Indeed, much better described at: https://en.wikipedia.org/wiki/Simpson%27s_paradox
I agree. To really get into the "paradox", start with the WP article. Pearl is heavily referenced and linked in it anyway.
For me, this is pretty much the core argument that makes the paradox vanish: For instance, naive students of probability may expect the average of a product to equal the product of the averages (OP pdf page 4) It's not too hard to convince yourself that you can't stir numbers together at random and get away with it, even if it nearly looks sensible at first. The language says it all: "average of products" and "product of averages".
The Vector Interpretation in the WP article gives a pretty decent visual explanation. If you find the maths a bit off putting just squint past the notation. You can pretty much replace all occurrences of funky symbols and vector with the word "line", accept that you can add these special lines together and you should be able to get the gist of what is going on.
I appreciate how the characters in the example are named Bart and Lisa.
Yep, the first picture in the upper right of the wikipedia article is worth a thousand words.

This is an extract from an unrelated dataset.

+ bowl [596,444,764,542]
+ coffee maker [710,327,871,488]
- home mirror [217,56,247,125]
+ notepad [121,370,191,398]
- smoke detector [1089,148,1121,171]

In it we can clearly see there is a third hidden variable which is somehow getting mixed in with x.
Pages 9 and 10 (Appendix A) are a little more approachable in that way.

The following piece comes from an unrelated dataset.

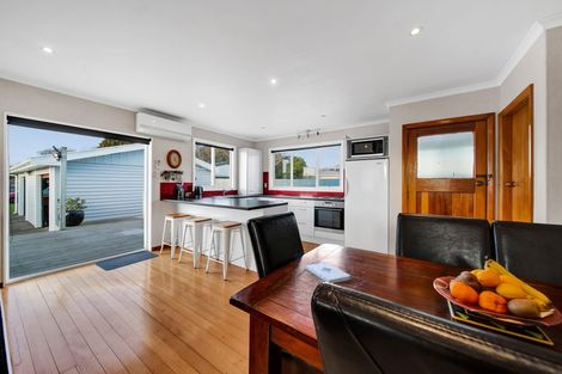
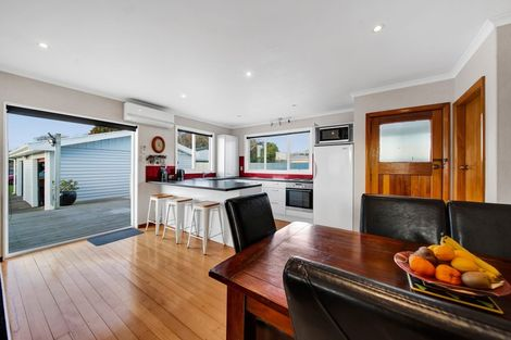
- notepad [305,262,352,284]
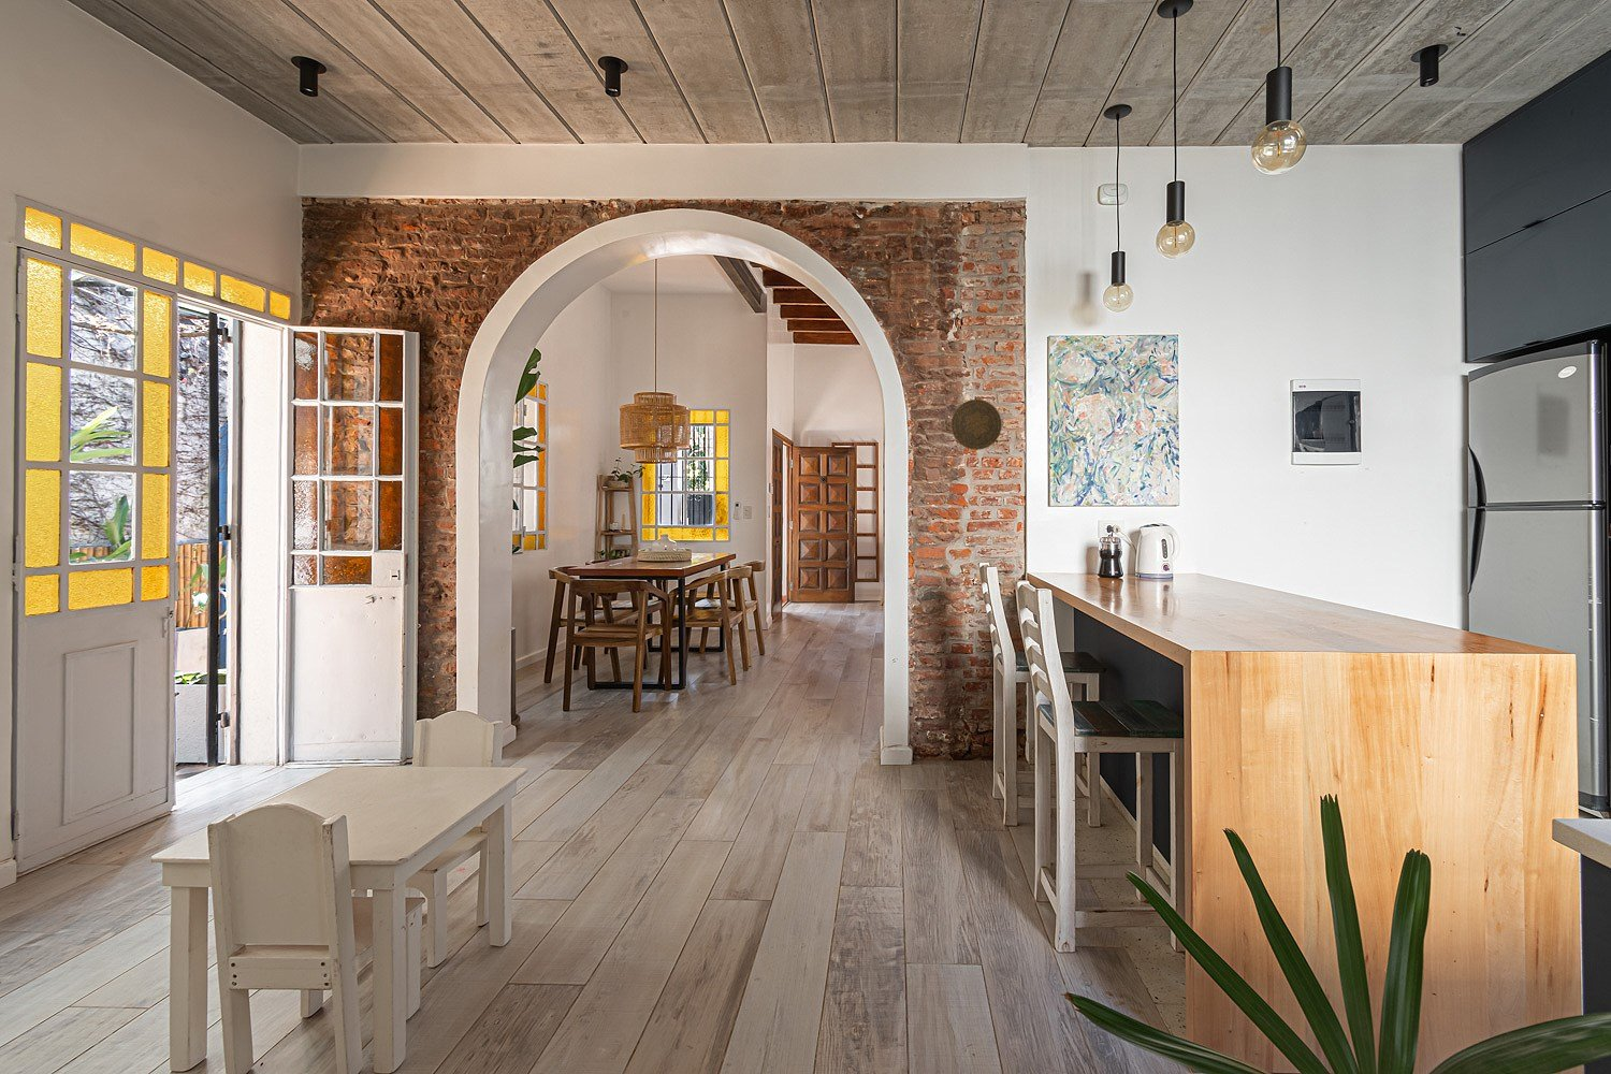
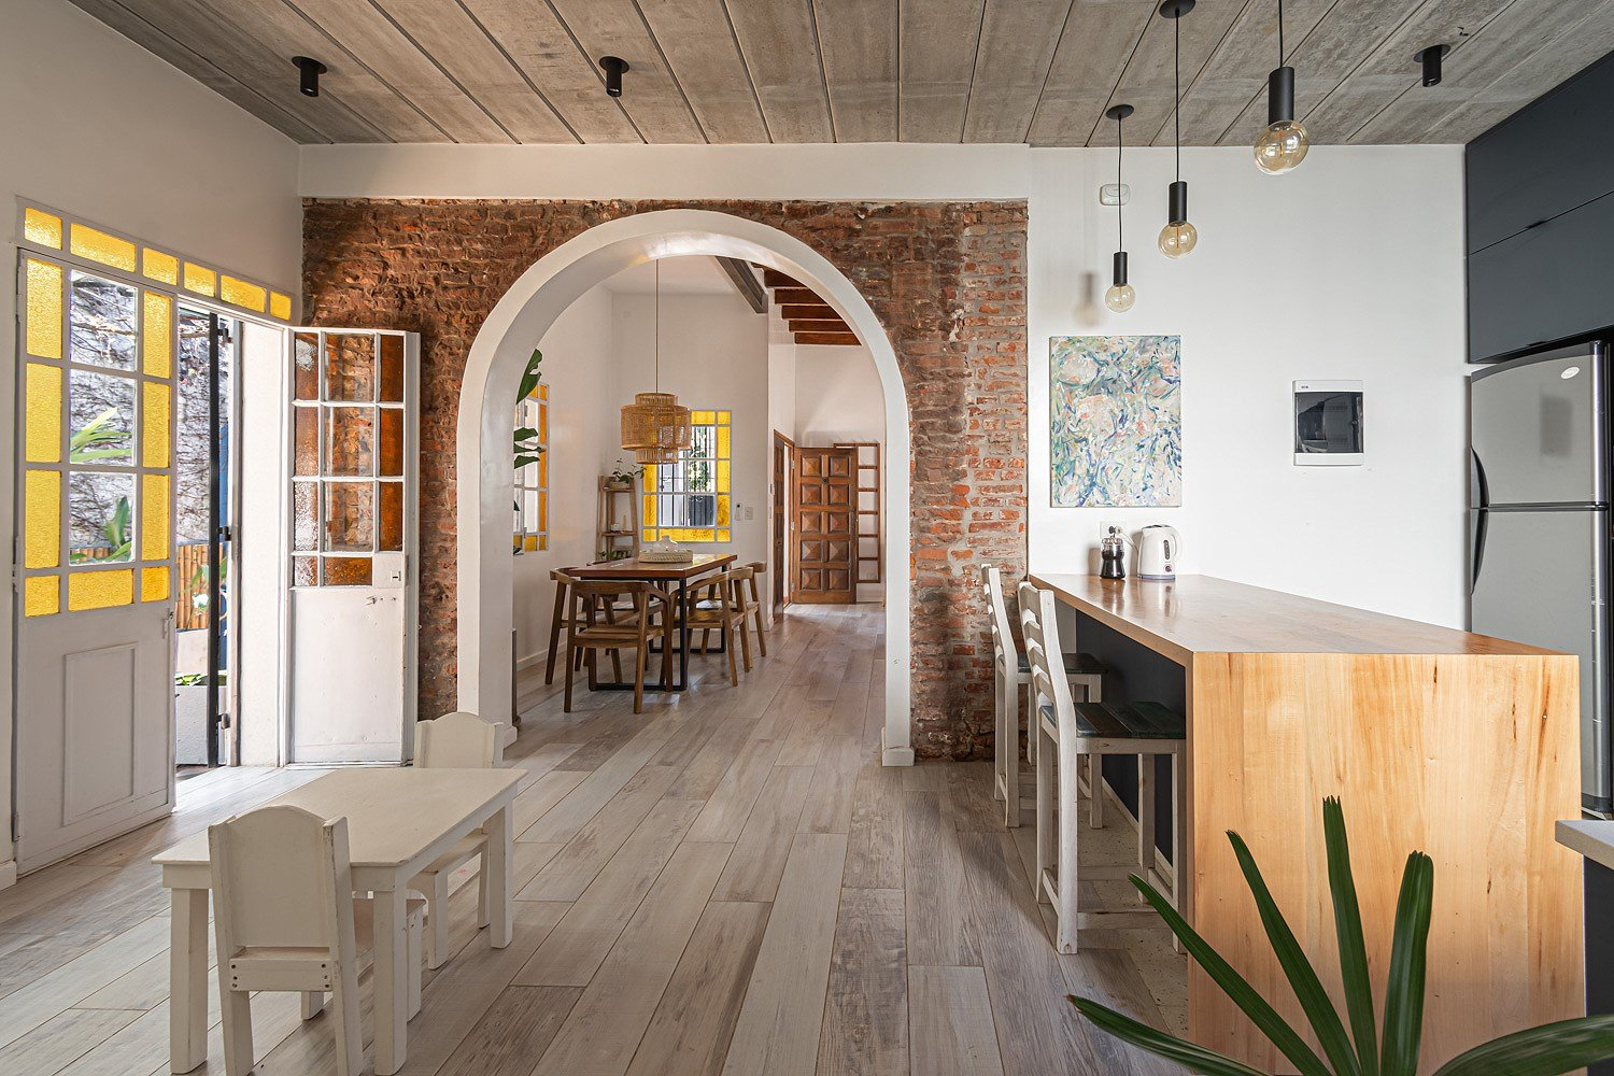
- decorative plate [949,398,1003,451]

Fascinating, and I gotta say, the Wikipedia article explained what Simpson's Paradox actually was in a way that worked a whole lot better for me than this article. But, interesting article nonetheless.
> The idea that statistical data, however large, is insufficient for determining what is “sensible,” and that it must be supplemented with extra-statistical knowledge to make sense was considered heresy in the 1950s
You talk about Onion peeling."At first glance B is better. Look deeper and A is better. Look deeper still and B may be better again."
I found this unbelievable so I wrote a program to generate random contingency tables and search for a double reversal. When I found one I wrote a little story around the numbers.
I enjoyed that. Thanks for sharing!
Can you share the granular data that would lead to the results in your paper? In other words, the 504 cases that would yield different results based each additional factor included?
I wrote a blog post about Simpson’s Paradox. One of my more popular pieces.
Any report making conclusions about trends in data that doesn't defend against possible Simpson's Paradox issues shouldn't be taken seriously.
Wikipedia got the joke: "Suppose two people, Lisa and Bart, ..."
Me too. I hoped for a really good and long analysis of why Homer is right
I clicked on the link thinking this has something to do with Homer Simpson
Thought this was a reference to "the simpsons did it"